**Instructions for the task**
Each line of the listing below that includes "Right" should be reported.
▬▬▬
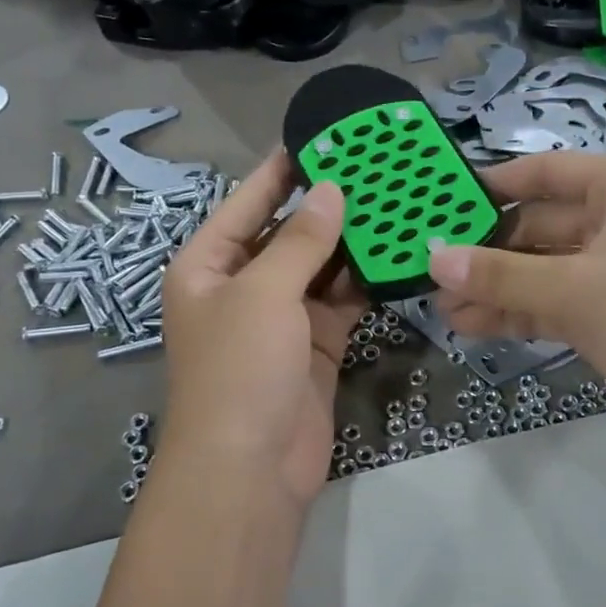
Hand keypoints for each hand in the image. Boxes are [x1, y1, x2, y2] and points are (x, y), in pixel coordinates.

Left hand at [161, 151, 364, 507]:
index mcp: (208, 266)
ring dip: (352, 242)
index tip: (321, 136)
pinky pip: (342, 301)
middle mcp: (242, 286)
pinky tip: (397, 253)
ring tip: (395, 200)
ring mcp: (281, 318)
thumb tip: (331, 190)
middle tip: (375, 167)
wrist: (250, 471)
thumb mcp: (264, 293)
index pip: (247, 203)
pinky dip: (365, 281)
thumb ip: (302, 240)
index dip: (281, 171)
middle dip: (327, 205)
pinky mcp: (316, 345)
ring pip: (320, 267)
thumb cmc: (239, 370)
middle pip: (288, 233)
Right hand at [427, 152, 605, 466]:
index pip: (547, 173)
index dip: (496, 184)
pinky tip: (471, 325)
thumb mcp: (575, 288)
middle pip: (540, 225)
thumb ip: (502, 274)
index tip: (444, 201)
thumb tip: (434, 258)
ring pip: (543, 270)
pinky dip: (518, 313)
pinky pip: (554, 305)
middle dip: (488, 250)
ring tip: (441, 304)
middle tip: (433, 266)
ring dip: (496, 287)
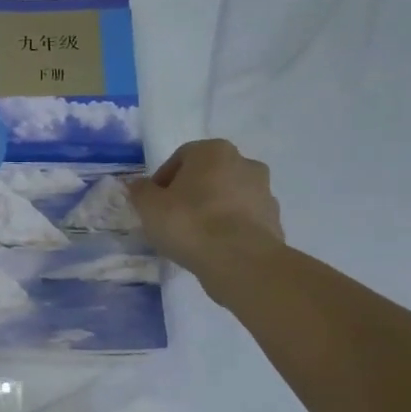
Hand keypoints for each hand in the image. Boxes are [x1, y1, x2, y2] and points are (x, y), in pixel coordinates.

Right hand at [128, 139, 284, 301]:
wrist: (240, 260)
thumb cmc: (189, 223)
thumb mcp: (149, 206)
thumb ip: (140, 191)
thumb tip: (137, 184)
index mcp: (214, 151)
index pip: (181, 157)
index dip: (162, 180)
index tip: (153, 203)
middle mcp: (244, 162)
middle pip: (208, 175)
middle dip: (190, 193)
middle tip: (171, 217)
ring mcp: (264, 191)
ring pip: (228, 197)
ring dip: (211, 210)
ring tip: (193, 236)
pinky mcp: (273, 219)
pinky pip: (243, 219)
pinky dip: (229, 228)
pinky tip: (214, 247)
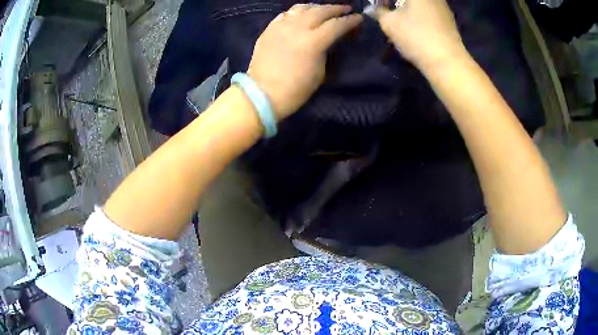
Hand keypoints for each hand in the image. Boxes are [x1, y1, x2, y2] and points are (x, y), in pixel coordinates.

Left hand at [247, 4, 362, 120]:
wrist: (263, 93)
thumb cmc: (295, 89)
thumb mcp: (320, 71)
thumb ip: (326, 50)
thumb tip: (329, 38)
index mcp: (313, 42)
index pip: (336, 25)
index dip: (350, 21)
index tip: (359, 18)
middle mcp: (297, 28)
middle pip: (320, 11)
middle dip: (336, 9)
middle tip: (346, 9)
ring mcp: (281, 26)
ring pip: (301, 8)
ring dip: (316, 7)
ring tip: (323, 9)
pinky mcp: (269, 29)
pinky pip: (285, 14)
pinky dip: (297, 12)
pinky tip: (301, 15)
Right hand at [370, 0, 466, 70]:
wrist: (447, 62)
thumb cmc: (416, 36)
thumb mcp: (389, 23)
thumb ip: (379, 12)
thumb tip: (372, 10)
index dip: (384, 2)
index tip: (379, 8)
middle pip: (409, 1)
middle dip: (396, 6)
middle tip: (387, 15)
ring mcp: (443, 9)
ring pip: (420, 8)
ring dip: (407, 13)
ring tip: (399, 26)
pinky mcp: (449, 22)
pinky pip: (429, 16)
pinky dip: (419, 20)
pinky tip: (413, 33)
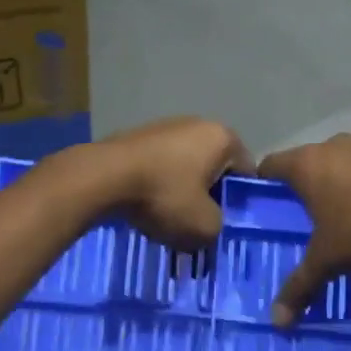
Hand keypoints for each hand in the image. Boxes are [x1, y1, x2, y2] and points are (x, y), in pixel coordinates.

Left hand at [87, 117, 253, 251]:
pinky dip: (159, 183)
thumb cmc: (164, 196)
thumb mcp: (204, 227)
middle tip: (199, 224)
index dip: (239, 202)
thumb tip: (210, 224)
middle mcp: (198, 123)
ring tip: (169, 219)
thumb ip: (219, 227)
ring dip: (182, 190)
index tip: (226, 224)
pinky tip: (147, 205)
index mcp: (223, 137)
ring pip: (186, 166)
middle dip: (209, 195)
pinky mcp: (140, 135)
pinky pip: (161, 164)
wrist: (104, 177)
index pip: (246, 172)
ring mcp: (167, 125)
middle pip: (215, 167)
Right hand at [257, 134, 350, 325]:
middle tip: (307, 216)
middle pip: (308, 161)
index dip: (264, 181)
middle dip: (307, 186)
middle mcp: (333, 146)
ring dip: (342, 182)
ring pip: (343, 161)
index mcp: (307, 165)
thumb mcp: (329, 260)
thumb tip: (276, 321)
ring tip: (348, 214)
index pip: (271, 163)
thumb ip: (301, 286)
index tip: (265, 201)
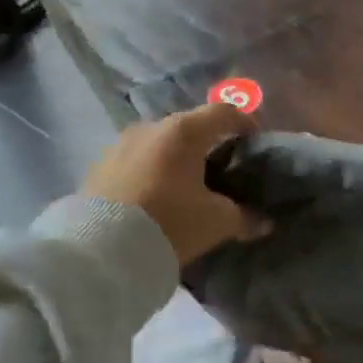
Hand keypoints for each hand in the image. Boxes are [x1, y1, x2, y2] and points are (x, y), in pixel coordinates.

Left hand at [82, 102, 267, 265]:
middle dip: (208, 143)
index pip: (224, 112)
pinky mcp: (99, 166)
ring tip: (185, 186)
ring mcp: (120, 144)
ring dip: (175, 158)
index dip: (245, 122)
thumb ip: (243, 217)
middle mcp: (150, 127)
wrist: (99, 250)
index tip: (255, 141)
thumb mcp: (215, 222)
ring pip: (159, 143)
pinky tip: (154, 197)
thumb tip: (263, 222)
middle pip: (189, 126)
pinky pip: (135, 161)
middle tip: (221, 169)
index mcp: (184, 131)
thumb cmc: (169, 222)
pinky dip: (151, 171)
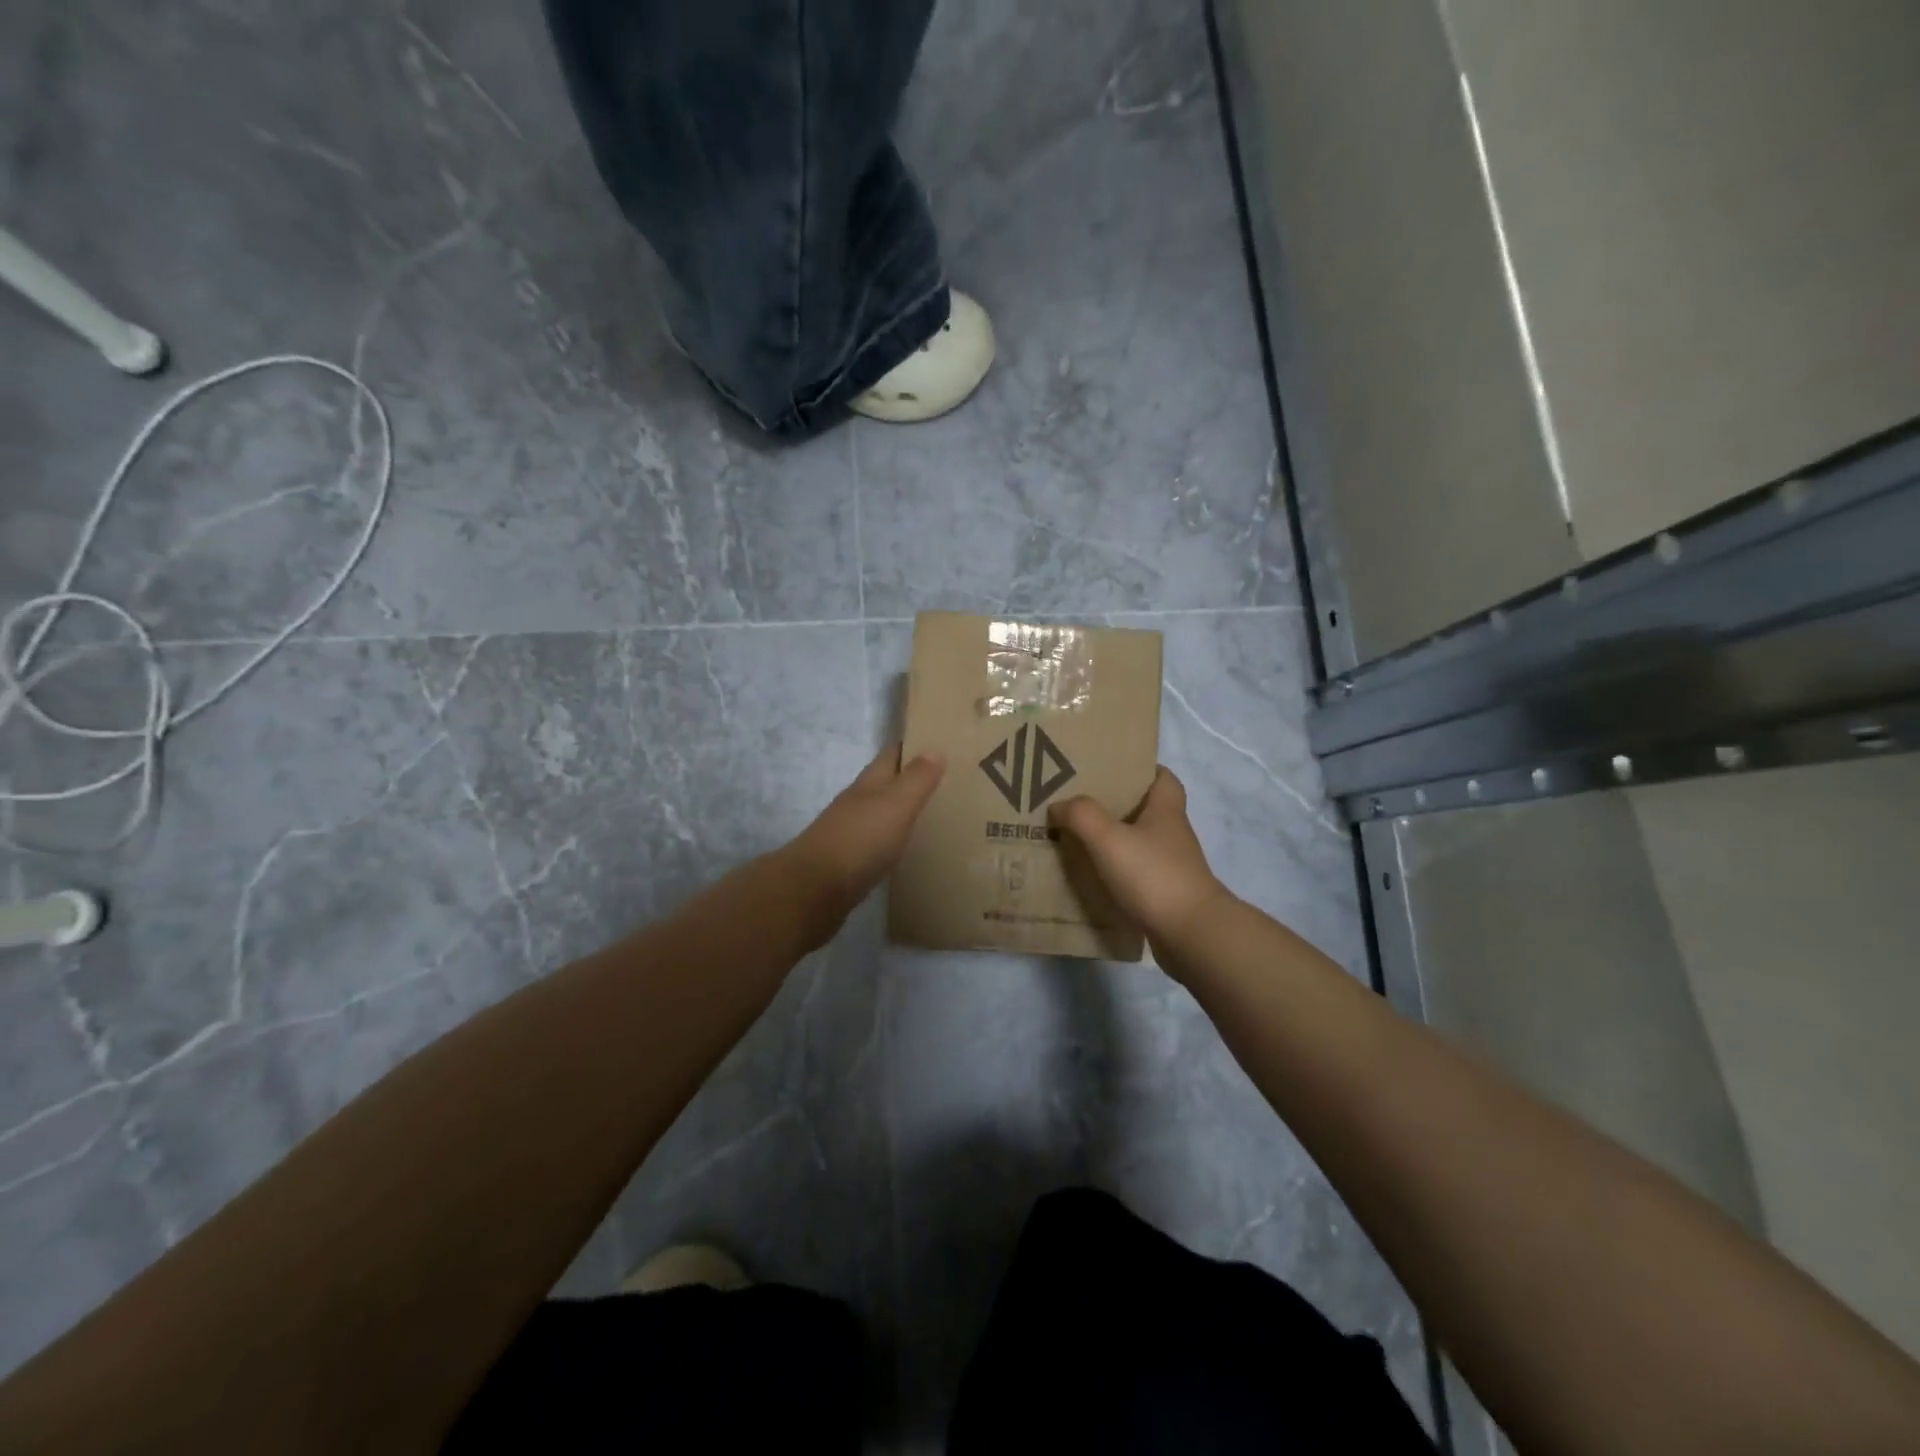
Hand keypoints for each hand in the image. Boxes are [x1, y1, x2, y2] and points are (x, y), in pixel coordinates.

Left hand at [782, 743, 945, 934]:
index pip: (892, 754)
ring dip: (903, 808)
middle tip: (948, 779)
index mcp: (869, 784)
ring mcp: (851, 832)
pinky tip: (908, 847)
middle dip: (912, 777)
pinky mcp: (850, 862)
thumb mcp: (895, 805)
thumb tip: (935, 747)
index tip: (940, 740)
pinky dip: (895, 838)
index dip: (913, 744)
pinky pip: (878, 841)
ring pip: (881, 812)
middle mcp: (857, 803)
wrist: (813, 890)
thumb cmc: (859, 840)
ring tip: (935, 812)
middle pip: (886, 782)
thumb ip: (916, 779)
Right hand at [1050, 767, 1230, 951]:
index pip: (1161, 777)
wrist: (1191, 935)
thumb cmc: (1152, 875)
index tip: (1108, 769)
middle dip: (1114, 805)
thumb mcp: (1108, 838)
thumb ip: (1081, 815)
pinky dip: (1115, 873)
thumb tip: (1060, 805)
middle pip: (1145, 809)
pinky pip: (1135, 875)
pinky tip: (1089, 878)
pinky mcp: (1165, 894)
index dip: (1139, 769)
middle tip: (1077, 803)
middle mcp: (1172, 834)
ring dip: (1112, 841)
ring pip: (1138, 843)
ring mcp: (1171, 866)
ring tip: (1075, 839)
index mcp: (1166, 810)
▬▬▬
**Result**
Right hand at [427, 152, 605, 466]:
Right hand at [128, 139, 284, 301]:
Right hand at [370, 0, 466, 70]:
Right hand at [257, 134, 350, 325]:
Right hand at [1050, 767, 1230, 951]:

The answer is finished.